Proposed directive gives Member States freedom to set national criteria, in law or in tripartite agreements with social partners.
The European Commission presented this Wednesday a proposal for a directive for a framework to improve the adequacy of the minimum wages set by the Member States, either legally or through social dialogue, with reference to productivity and purchasing power, but with the final text giving up the establishment of mandatory common criteria for the 27 in the definition of the respective minimum remunerations.
In consideration, in the process that did not reach consensus in two phases of consultation, it was possible for Brussels to determine a mandatory common criterion that would translate into a percentage of the average gross or median remuneration of each country (50% of the average or 60% of the median salary) ). The proposal was, however, highly contested by employers’ organizations at European level, who argued that the setting of minimum wages was a matter of exclusive national competence.
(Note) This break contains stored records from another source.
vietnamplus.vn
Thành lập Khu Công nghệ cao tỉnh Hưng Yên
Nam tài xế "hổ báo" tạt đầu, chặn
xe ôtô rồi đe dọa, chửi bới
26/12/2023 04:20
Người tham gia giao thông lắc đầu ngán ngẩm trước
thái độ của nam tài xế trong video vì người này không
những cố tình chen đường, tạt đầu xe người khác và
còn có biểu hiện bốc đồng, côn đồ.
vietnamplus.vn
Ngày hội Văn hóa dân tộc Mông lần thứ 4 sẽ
Thus, the proposal for a directive now requires countries only to go ahead with national criteria for the definition of the minimum wage and with a framework for updates defined “in a stable and clear way”, as well as regular and timely updates, and also the establishment advisory bodies.
According to the proposal, “national criteria should include at least the purchasing power of minimum wages, the general level of gross wages and their distribution, the rate of growth of gross wages, and developments in labor productivity”. These criteria, he also adds, “must be defined according to national practices, either in relevant national legislation, either in decisions of the competent entities or in tripartite agreements”.